Trump tem repetidamente colocado em dúvida o sistema eleitoral, prevendo fraudes e contestando o sistema de votos pelo correio, sem nenhuma evidência. Na noite do dia 3, à frente na maioria dos Estados, afirmou que havia vencido, mas que havia uma manobra para “roubar” a eleição e dar a vitória para o candidato democrata.

O resultado da apuração mostrou o alto grau de divisão existente hoje nos EUA. A pequena margem entre os dois candidatos encoraja a alegação de Trump. Duvidar da legitimidade eleitoral pode abalar a confiança pública no sistema, embora tenham sido raros os casos de ilícitos comprovados ao longo da história política dos EUA e nenhum deles afetou o resultado final.

Apesar de o sistema eleitoral americano não dispor de uma Justiça Eleitoral nacional, mas estadual, é constrangedor ver um presidente, no exercício de suas funções, questionar a lisura das apurações com acusações sem provas. Trata-se de um mau exemplo, vindo de um país que tem a pretensão de ser um modelo democrático para o mundo. Essa atitude representa um sério problema para o funcionamento do sistema eleitoral no futuro, pelas incertezas que desperta, mas não chega a ameaçar nem a democracia nem a credibilidade do país.

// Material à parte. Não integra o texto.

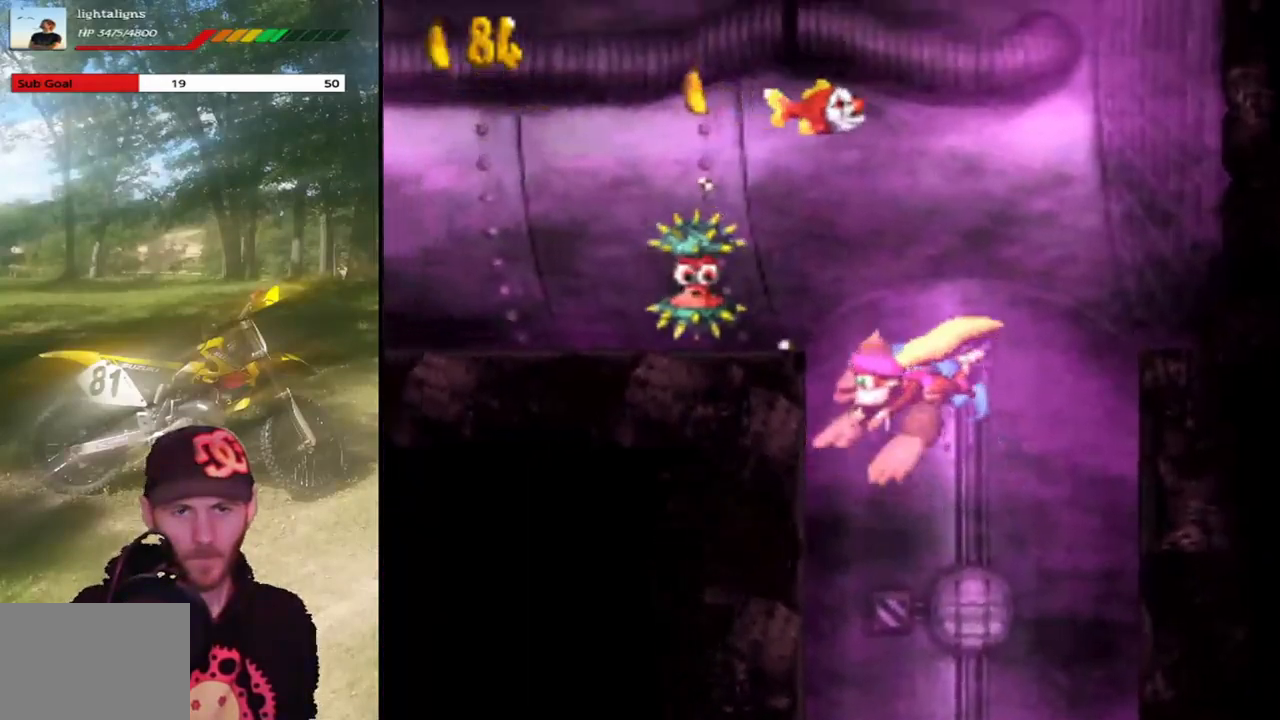
{"buttons": [], "events": [[301, "CROSS", "down"], [401, "CROSS", "up"]]}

A repetição desse recurso, em prazo tão curto, começa a despertar discussões sobre a necessidade de revisitar o sistema eleitoral. Deverão aumentar as críticas à eleição indireta por um colégio eleitoral, com regras que variam de Estado a Estado, e a apuração manual, longe das urnas eletrônicas. As mudanças, contudo, serão difíceis, sobretudo se, com Joe Biden, o Senado continuar com maioria republicana.

A Suprema Corte também poderá começar a ser visada, sobretudo em relação à forma como os juízes são escolhidos. Como no Brasil, a escolha é feita por indicação do presidente, com forte influência ideológica. Sistema eleitoral e Suprema Corte passarão a ser temas de discussão no cenário político americano e poderão estimular esse debate também no Brasil.